# Goal of the exercise:
Convert the lines below into a JSON list of strings, with one string per line and blank lines skipped. Omit the pictures.

# Material to process:
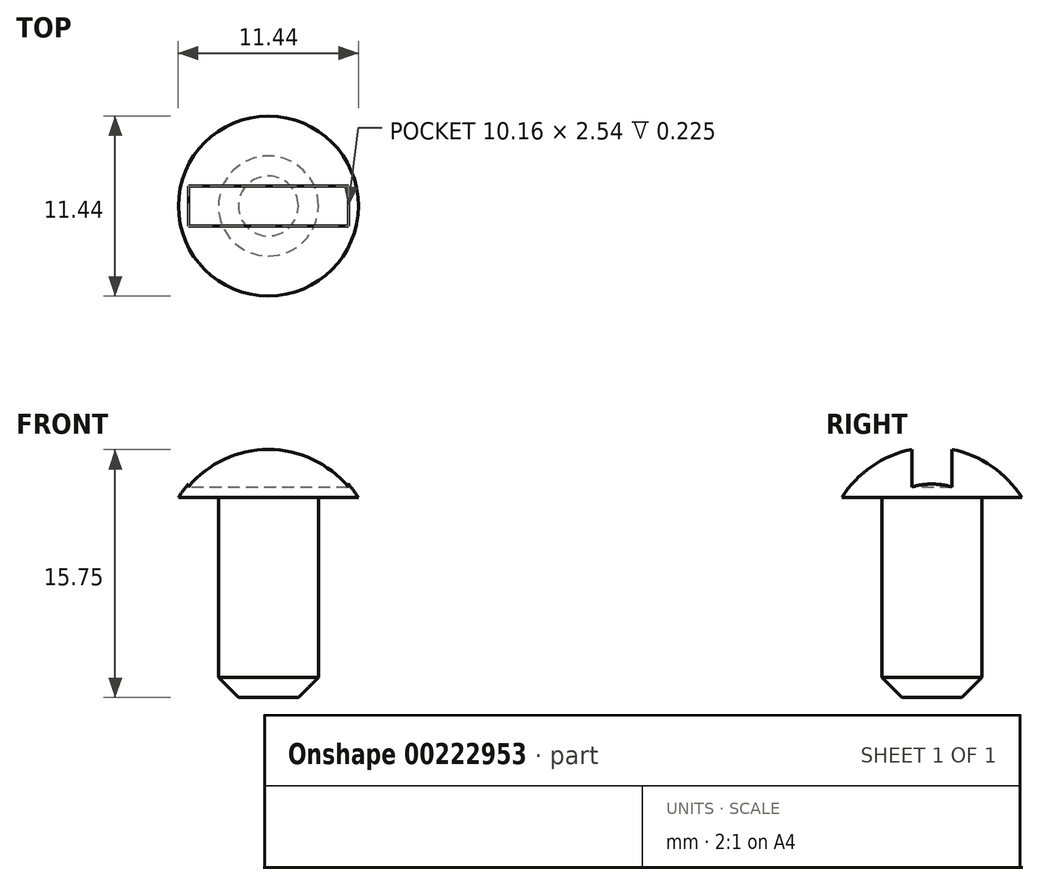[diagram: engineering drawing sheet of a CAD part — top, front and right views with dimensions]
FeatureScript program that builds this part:
annotation { "Feature Type Name" : "Feature", "Feature Type Description" : "" }
export const myFeature = defineFeature(function(context is Context, id is Id, definition is map)
    precondition{}
    {
        {
            var Q0;
            Q0=qCreatedBy(makeId("Front.planeOp"),FACE);
            var sketch = newSketch(context, id + "F0", { "sketchPlane" : qUnion([Q0])});
            skLineSegment(sketch, "E0", {"start": v(0, 0) * mm, "end": v(0, -11.87) * mm, "construction": true});
            skLineSegment(sketch, "E1", {"start": v(0, 15.88) * mm, "end": v(0, 0) * mm});
            skLineSegment(sketch, "E2", {"start": v(3.18, 0) * mm, "end": v(3.18, 12.7) * mm});
            skLineSegment(sketch, "E3", {"start": v(3.17, 12.7) * mm, "end": v(5.72, 12.7) * mm});
            skLineSegment(sketch, "E4", {"start": v(0, 0) * mm, "end": v(3.17, 0) * mm});
            skArc(sketch, "E5", {"start": v(0, 15.88) * mm, "mid": v(3.27, 15.03) * mm, "end": v(5.72, 12.7) * mm});
            skSolve(sketch);
        }
        {
            var Q0;
            Q0 = qSketchRegion(id + "F0", true);
            var Q1;
            Q1=sQuery(id+"F0.wireOp",EDGE,"E0");
            revolve(context, id + "F1", {"entities" : qUnion([Q0]), "axis" : qUnion([Q1]), "revolveType" : RevolveType.FULL});
        }
        {
            var Q0;
            Q0=makeQuery(id+"F1.opRevolve","SWEPT_FACE",FACE,{"disambiguationData":[OSD([sQuery(id+"F0.wireOp",EDGE,"E3")])]});
            cPlane(context, id + "F2", {"entities" : qUnion([Q0]), "cplaneType" : CPlaneType.OFFSET, "offset" : 0.64 * mm, "oppositeDirection" : true, "width" : 152.4 * mm, "height" : 152.4 * mm});
        }
        {
            var Q0;
            Q0=qCreatedBy(id+"F2.planeOp",FACE);
            var sketch = newSketch(context, id + "F3", { "sketchPlane" : qUnion([Q0])});
            skLineSegment(sketch, "E6.bottom", {"start": v(5.08, -1.27) * mm, "end": v(-5.08, -1.27) * mm});
            skLineSegment(sketch, "E6.top", {"start": v(5.08, 1.27) * mm, "end": v(-5.08, 1.27) * mm});
            skLineSegment(sketch, "E6.left", {"start": v(5.08, -1.27) * mm, "end": v(5.08, 1.27) * mm});
            skLineSegment(sketch, "E6.right", {"start": v(-5.08, -1.27) * mm, "end": v(-5.08, 1.27) * mm});
            skPoint(sketch, "E6.middle", {"position": v(0, 0) * mm});
            skSolve(sketch);
        }
        {
            var Q0;
            Q0 = qSketchRegion(id + "F3", true);
            extrude(context, id + "F4", {"entities" : qUnion([Q0]), "operationType" : NewBodyOperationType.REMOVE, "endBound" : BoundingType.THROUGH_ALL, "oppositeDirection" : true, "depth" : 25.4 * mm});
        }
        {
            var Q0;
            Q0=makeQuery(id+"F1.opRevolve","SWEPT_EDGE",EDGE,{"disambiguationData":[OSD([sQuery(id+"F0.wireOp",EDGE,"E2"),sQuery(id+"F0.wireOp",EDGE,"E4")])]});
            chamfer(context, id + "F5", {"entities" : qUnion([Q0]), "width" : 1.27 * mm, "tangentPropagation" : true});
        }
    });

# Output for this exercise:
[
  "[diagram: engineering drawing sheet of a CAD part — top, front and right views with dimensions]",
  "FeatureScript program that builds this part:",
  "annotation { \"Feature Type Name\" : \"Feature\", \"Feature Type Description\" : \"\" }",
  "export const myFeature = defineFeature(function(context is Context, id is Id, definition is map)",
  "    precondition{}",
  "    {",
  "        {",
  "            var Q0;",
  "            Q0=qCreatedBy(makeId(\"Front.planeOp\"),FACE);",
  "            var sketch = newSketch(context, id + \"F0\", { \"sketchPlane\" : qUnion([Q0])});",
  "            skLineSegment(sketch, \"E0\", {\"start\": v(0, 0) * mm, \"end\": v(0, -11.87) * mm, \"construction\": true});",
  "            skLineSegment(sketch, \"E1\", {\"start\": v(0, 15.88) * mm, \"end\": v(0, 0) * mm});",
  "            skLineSegment(sketch, \"E2\", {\"start\": v(3.18, 0) * mm, \"end\": v(3.18, 12.7) * mm});",
  "            skLineSegment(sketch, \"E3\", {\"start\": v(3.17, 12.7) * mm, \"end\": v(5.72, 12.7) * mm});",
  "            skLineSegment(sketch, \"E4\", {\"start\": v(0, 0) * mm, \"end\": v(3.17, 0) * mm});",
  "            skArc(sketch, \"E5\", {\"start\": v(0, 15.88) * mm, \"mid\": v(3.27, 15.03) * mm, \"end\": v(5.72, 12.7) * mm});",
  "            skSolve(sketch);",
  "        }",
  "        {",
  "            var Q0;",
  "            Q0 = qSketchRegion(id + \"F0\", true);",
  "            var Q1;",
  "            Q1=sQuery(id+\"F0.wireOp\",EDGE,\"E0\");",
  "            revolve(context, id + \"F1\", {\"entities\" : qUnion([Q0]), \"axis\" : qUnion([Q1]), \"revolveType\" : RevolveType.FULL});",
  "        }",
  "        {",
  "            var Q0;",
  "            Q0=makeQuery(id+\"F1.opRevolve\",\"SWEPT_FACE\",FACE,{\"disambiguationData\":[OSD([sQuery(id+\"F0.wireOp\",EDGE,\"E3\")])]});",
  "            cPlane(context, id + \"F2\", {\"entities\" : qUnion([Q0]), \"cplaneType\" : CPlaneType.OFFSET, \"offset\" : 0.64 * mm, \"oppositeDirection\" : true, \"width\" : 152.4 * mm, \"height\" : 152.4 * mm});",
  "        }",
  "        {",
  "            var Q0;",
  "            Q0=qCreatedBy(id+\"F2.planeOp\",FACE);",
  "            var sketch = newSketch(context, id + \"F3\", { \"sketchPlane\" : qUnion([Q0])});",
  "            skLineSegment(sketch, \"E6.bottom\", {\"start\": v(5.08, -1.27) * mm, \"end\": v(-5.08, -1.27) * mm});",
  "            skLineSegment(sketch, \"E6.top\", {\"start\": v(5.08, 1.27) * mm, \"end\": v(-5.08, 1.27) * mm});",
  "            skLineSegment(sketch, \"E6.left\", {\"start\": v(5.08, -1.27) * mm, \"end\": v(5.08, 1.27) * mm});",
  "            skLineSegment(sketch, \"E6.right\", {\"start\": v(-5.08, -1.27) * mm, \"end\": v(-5.08, 1.27) * mm});",
  "            skPoint(sketch, \"E6.middle\", {\"position\": v(0, 0) * mm});",
  "            skSolve(sketch);",
  "        }",
  "        {",
  "            var Q0;",
  "            Q0 = qSketchRegion(id + \"F3\", true);",
  "            extrude(context, id + \"F4\", {\"entities\" : qUnion([Q0]), \"operationType\" : NewBodyOperationType.REMOVE, \"endBound\" : BoundingType.THROUGH_ALL, \"oppositeDirection\" : true, \"depth\" : 25.4 * mm});",
  "        }",
  "        {",
  "            var Q0;",
  "            Q0=makeQuery(id+\"F1.opRevolve\",\"SWEPT_EDGE\",EDGE,{\"disambiguationData\":[OSD([sQuery(id+\"F0.wireOp\",EDGE,\"E2\"),sQuery(id+\"F0.wireOp\",EDGE,\"E4\")])]});",
  "            chamfer(context, id + \"F5\", {\"entities\" : qUnion([Q0]), \"width\" : 1.27 * mm, \"tangentPropagation\" : true});",
  "        }",
  "    });"
]